Dawn had brought a long column of khaki-coloured armoured trucks rolling into the capital of the mountain kingdom, with headlights cutting through the smoke of morning cooking fires. By evening the mortuary was filled with bodies, the hospital struggled to treat the wounded and the reek of teargas mingled with the smell of burned buildings.
At least 10 people were dead, about 60 had been wounded and the burned hulks of shops and colonial-style government buildings smouldered. In the streets of Maseru, South Africa's decision to send a 600-man force to prop up the four-month-old government of the Prime Minister, Mr Pakalitha Mosisili, was condemned in word and deed.
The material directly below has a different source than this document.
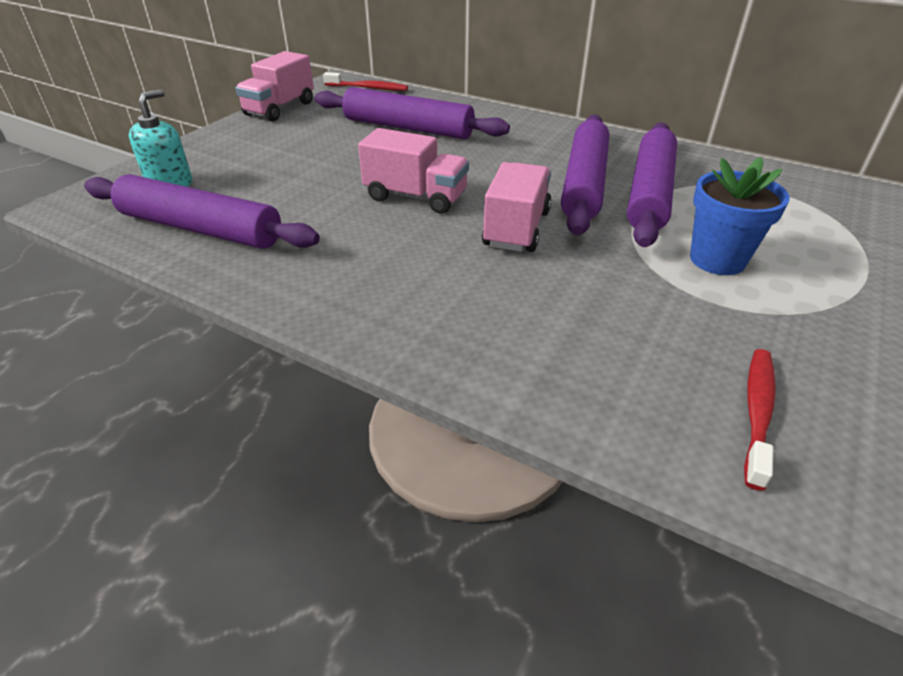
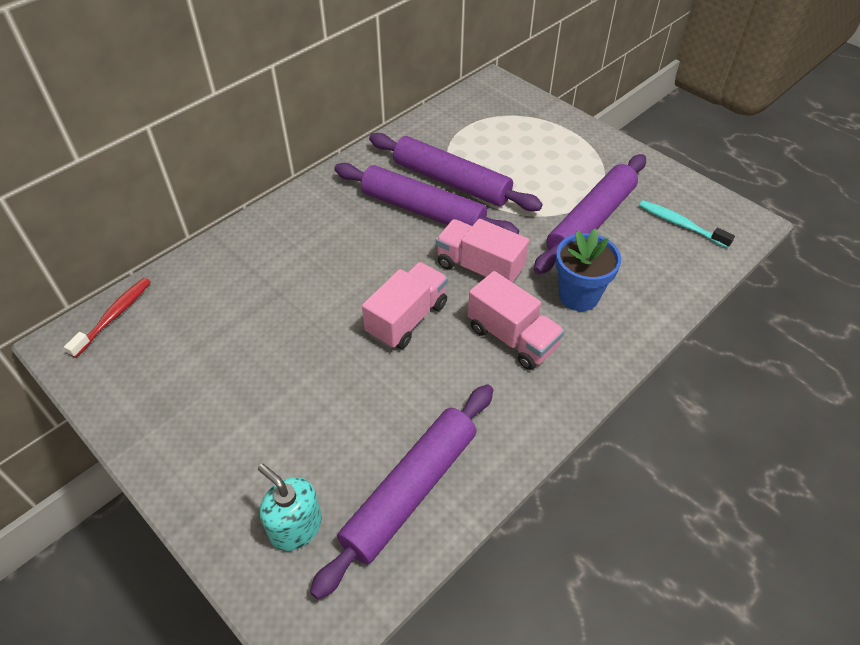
camera: 75 degrees left, 10 degrees up
(280, 109) = (128, 411): pink truck -> pink truck (512, 337)
(408, 128) = (255, 299): purple rolling pin -> purple rolling pin (591, 221)
(717, 260) = (545, 183): blue flower pot -> blue flower pot (578, 295)
(757, 412) = (680, 224): red toothbrush -> turquoise toothbrush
"It is despicable to say the least. It was unnecessary because everybody knew that talks would eventually resume," said the opposition Basotho National Party leader, Mr Evaristus Sekhonyana.
He blamed President Nelson Mandela of South Africa, who was meeting President Clinton in Washington as his troops went into battle for the first time since white rule made way for democracy.
Mr Frank Ralebitso, a driver for a company whose premises were burned, said the South Africans had fuelled and not quelled the simmering conflict in Lesotho.
"Those SANDF (South African National Defence Force) guys, we hate them. They must go. We have had peace here for the past six weeks and now they have come and destroyed it," he said.
Those with less to say vented their anger on South African-registered cars and South African-owned shops. Some drivers had their vehicles taken from them at gunpoint.
South African soldiers were jeered and abused as they patrolled the streets in their armoured vehicles with helmeted soldiers training binoculars on the civilians watching from the shelter of walls and trees.
South African soldiers talking in the Afrikaans language of the former apartheid government disarmed prisoners amongst the Lesotho soldiers who had backed the uprising against Mr Mosisili's government.